Though he acknowledged there are limitations in the practice, which has come to be known as ‘academic galamsey’, that alone does not warrant a ban. The practice has become prevalent in Ghana due to inadequate qualified teachers in the system.
Professor Samuel Kofi Sefa-Dedeh of University of Ghana’s School of Engineering Sciences, who made the call for the scrap of the practice, explained that it is “over stretching lecturers and reducing efficiency”.
Speaking at the maiden Professor John Evans Atta Mills Memorial Lectures such lecturers get agitated easily when students seek further explanation to concepts.
The Ghana News Agency quoted Prof Sefa-Dedeh as saying the situation is affecting research output of the lecturers, resulting in the delay of their promotion for which they attack Vice-Chancellors and Heads of Department.
According to the GNA, he said the concern clearly shows that the “next generation of academics are nowhere to be found”.

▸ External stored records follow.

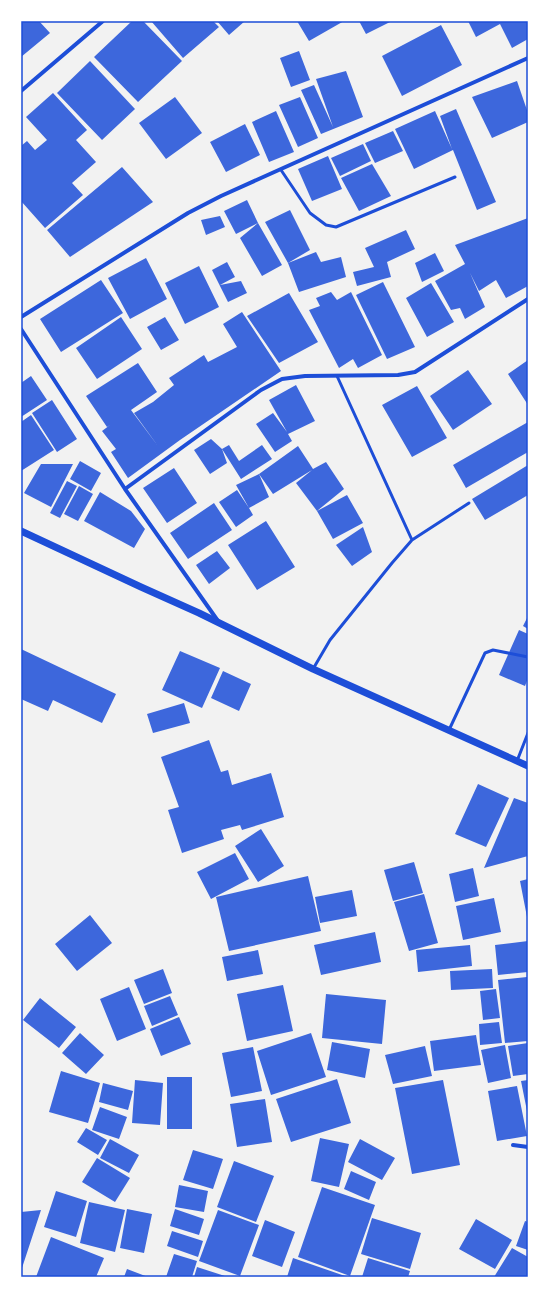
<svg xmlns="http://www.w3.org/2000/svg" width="549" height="1298" viewBox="0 0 549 1298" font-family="'Exo 2',sans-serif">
	<rect width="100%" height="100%" fill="#f2f2f2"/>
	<path fill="#3d67dc" d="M21 21H39L50 33 21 57Z
		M132 21H143L182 61 138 102 94 57Z
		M151 21H213L219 27 183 58Z
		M217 21H245L229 35Z
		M297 21H344L309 41Z
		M359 21H392L366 34Z
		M468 21H528V39L512 48 500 24 476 37Z
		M441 25 462 65 402 96 382 56Z
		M299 51 310 80 291 87 280 58Z
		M90 61 135 109 102 140 57 93Z
		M346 71 363 117 321 134 301 90 314 85 333 127 316 79Z
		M517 81 528 113V122L492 138 472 97Z
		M53 93 87 130 76 140 96 162 72 183 83 195 45 228 21 201V146L27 141 35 150 47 140 26 117Z
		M175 97 202 133 166 159 139 123Z
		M300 97 318 138 298 147 279 105Z
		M456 109 496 202 477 210 453 150 414 169 395 129 435 111 452 149 440 116Z
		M276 111 294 152 269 162 252 122Z
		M245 124 260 155 226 172 210 142Z
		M393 131 403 151 375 163 365 143Z
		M363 144 371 161 340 176 331 158Z
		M328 156 342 189 312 201 298 169Z
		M372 164 391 196 359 211 341 178Z
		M122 167 153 202 70 257 47 230Z
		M247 200 258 223 282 265 262 276 240 238 258 223 236 234 224 211Z
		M290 210 310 250 288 263 316 252 321 262 341 257 346 277 299 292 288 263 265 222Z
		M220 216 225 227 206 235 201 220Z
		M528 218V286L506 298 496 280 479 291 470 273 485 307 465 319 460 308 451 310 435 281 465 264 455 245Z
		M406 230 415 249 387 262 391 277 357 286 353 272 374 267 365 248Z
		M435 253 444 271 422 282 415 263Z
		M146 258 167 299 130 319 108 278Z
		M227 262 235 277 220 285 241 281 247 293 228 302 212 270Z
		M199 266 219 307 185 324 165 283Z
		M101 280 123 313 61 352 40 319Z
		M383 282 415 347 387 359 356 295Z
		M431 283 454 322 427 337 406 298Z
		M331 292 337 300 351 292 382 355 358 368 353 359 339 368 309 310 320 306 316 298Z
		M289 293 318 342 279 363 247 316Z
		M242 312 281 371 180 440 128 478 111 452 116 449 102 431 110 425 107 427 86 396 138 363 157 392 131 410 158 446 134 413 153 402 174 385 169 378 204 355 208 362 237 347 223 324Z
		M121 317 142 349 97 379 76 348Z
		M165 317 179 340 161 350 147 327Z
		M528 360V405L508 374Z
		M468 370 492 404 453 430 430 396Z
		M31 376 47 400 21 417V383Z
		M296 385 315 421 288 434 292 441 275 452 256 424 273 413 287 432 269 400Z
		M417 386 447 438 412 457 382 405Z
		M52 400 77 439 57 452 32 413Z
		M31 415 54 450 21 471V422Z
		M528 422V452L466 488 453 465Z
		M211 439 222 449 229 445 239 461 262 445 272 459 241 479 222 449 227 463 210 474 194 450Z
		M298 446 313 469 326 462 344 489 317 511 347 495 363 523 333 539 317 511 296 483 312 470 273 494 259 474Z
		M80 461 101 473 91 491 70 479Z
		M41 464H73L51 507 24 493Z
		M528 465V495L485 520 472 499Z
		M174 468 197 503 167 523 143 488Z
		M259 474 269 497 249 508 253 515 236 527 219 502 237 490 249 508 236 485Z
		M67 481 77 486 60 518 50 513Z
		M79 486 93 494 78 521 64 514Z
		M100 492 131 511 145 529 134 548 84 521Z
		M214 503 232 530 188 559 170 533Z
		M266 521 295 567 257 590 228 545Z
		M363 527 372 552 352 566 336 545Z
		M217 551 230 568 209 584 196 565Z
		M528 616V629L523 626Z
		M519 630 528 634V678L525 686 499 675Z
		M21 649 116 694 102 723 53 700 48 711 21 699Z
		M180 651 220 668 202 708 162 690Z
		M223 671 251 684 239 711 211 698Z
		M184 703 190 723 153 733 147 714Z
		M209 740 221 772 228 770 232 785 271 773 284 817 242 830 240 825 221 830 224 839 182 853 168 810 179 807 161 757Z
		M478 784 509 798 486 847 455 834Z
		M514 798 528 803V856L484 868Z
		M261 829 284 866 258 882 235 846Z
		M235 853 249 879 211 899 197 872Z
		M414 862 423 893 393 901 384 870Z
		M473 868 479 896 455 902 449 874Z
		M308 876 321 931 229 951 216 897Z
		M528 879V917H527L520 881Z
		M352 890 357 916 320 923 315 897Z
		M424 894 438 943 409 951 394 902Z
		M494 898 501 932 463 940 456 906Z
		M90 915 112 943 77 971 55 944Z
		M375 932 381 962 321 975 314 945Z
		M528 941V972L498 975 495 945Z
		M470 945 472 966 418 972 416 950Z
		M258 950 263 974 227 981 222 957Z
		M163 969 172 993 144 1004 134 980Z
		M492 969 493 988 451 990 450 971Z
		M527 977 528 1041 505 1043 498 980Z
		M283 985 293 1031 247 1041 237 994Z
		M129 987 146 1029 117 1041 100 999Z
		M496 989 500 1018 483 1020 480 991Z
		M326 994 386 1000 382 1044 322 1038Z
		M170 996 178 1015 152 1026 144 1006Z
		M40 998 76 1027 59 1048 23 1020Z
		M179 1017 191 1044 161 1056 150 1029Z
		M499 1022 502 1043 480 1045 479 1024Z
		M80 1033 104 1055 86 1074 62 1053Z
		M311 1033 326 1077 271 1095 257 1051Z
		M476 1035 481 1065 434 1071 430 1041Z
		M332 1042 370 1049 365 1078 327 1070Z
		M528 1043V1074L513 1076 508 1046Z
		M505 1045 511 1078 488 1083 481 1050Z
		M425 1046 432 1076 393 1084 385 1055Z
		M253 1047 262 1091 231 1097 222 1053Z
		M61 1071 100 1083 88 1123 49 1112Z
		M167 1077H192V1129H167Z
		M337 1079 351 1123 291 1142 276 1099Z
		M135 1080 163 1083 160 1125 132 1123Z
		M443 1080 460 1165 412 1174 395 1088Z
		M528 1080V1111H527L521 1081Z
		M103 1083 133 1091 128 1110 99 1102Z
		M517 1086 527 1136 497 1141 488 1091Z
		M265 1099 272 1142 237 1147 230 1104Z
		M100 1107 127 1117 119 1139 92 1130Z
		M86 1128 107 1140 98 1155 77 1142Z
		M320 1138 349 1144 339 1187 311 1181Z
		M110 1139 139 1155 129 1173 100 1158Z
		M360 1139 395 1158 382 1180 348 1162Z
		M193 1150 223 1159 213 1189 183 1180Z
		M97 1158 130 1178 115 1202 82 1182Z
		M234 1161 274 1176 256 1222 217 1207Z
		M351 1171 376 1182 369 1200 344 1189Z
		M179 1185 208 1191 204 1212 175 1207Z
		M322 1187 375 1205 350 1276 298 1257Z
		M56 1191 87 1201 76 1237 44 1227Z
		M89 1202 125 1210 115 1252 80 1243Z
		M127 1209 152 1214 144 1253 120 1248Z
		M175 1209 204 1219 199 1235 170 1226Z
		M41 1210 21 1271V1212Z
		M218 1210 259 1225 240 1276 199 1261Z
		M372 1218 421 1233 410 1269 361 1254Z
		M476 1219 512 1240 495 1269 459 1249Z
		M265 1220 295 1232 282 1267 252 1256Z
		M525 1221 528 1222V1250L516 1246Z
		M172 1231 203 1241 198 1257 167 1246Z
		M51 1237 104 1258 96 1277H36Z
		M512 1248 528 1257V1277H494Z
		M174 1254 197 1261 192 1277H166Z
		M293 1258 348 1277H287Z
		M368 1258 410 1271 408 1277H362Z
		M197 1267 228 1277H194Z
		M127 1269 148 1277H124Z"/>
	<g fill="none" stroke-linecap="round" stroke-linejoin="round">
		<path stroke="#1d4ed8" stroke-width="3" d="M281 170 310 213 326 225 336 227 455 177
			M337 376 412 540
			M313 669 330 640 392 563 412 540 469 503
			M449 730 485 653 493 650 528 657
			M517 761 528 733"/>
		<path stroke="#1d4ed8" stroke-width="4" d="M21 91 103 21
			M21 317 188 213 221 196 528 58
			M21 329 125 489 218 621
			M125 489 261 390 282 379 305 376 398 375 415 372 528 299
			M513 1145 528 1147"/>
		<path stroke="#1d4ed8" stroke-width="7" d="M21 531 141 587 199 613 313 669 528 766"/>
	</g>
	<rect width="549" height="1298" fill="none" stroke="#ffffff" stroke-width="44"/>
	<rect x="22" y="22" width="505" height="1254" fill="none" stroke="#1d4ed8" stroke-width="1.5"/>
</svg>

Video conference the answer
But speaking to 3FM 92.7, Prof Addai disagreed with the call to ban the practice, though he said those who teach for more 16 hours are likely not to do a good job and also likely not have time for research.
“As soon as they exceed 16 hours, the quality of their teaching will go down,” he said, but suggested video conferencing as another means to teach on part-time basis.
In that case, he explained that the teachers will not need to be moving round campuses physically to lecture students.
“This is where I expect the National Accreditation Board and others to be facilitators looking for the national good rather than to say that everybody must have a number of teachers. Now they act as policemen instead of facilitators.”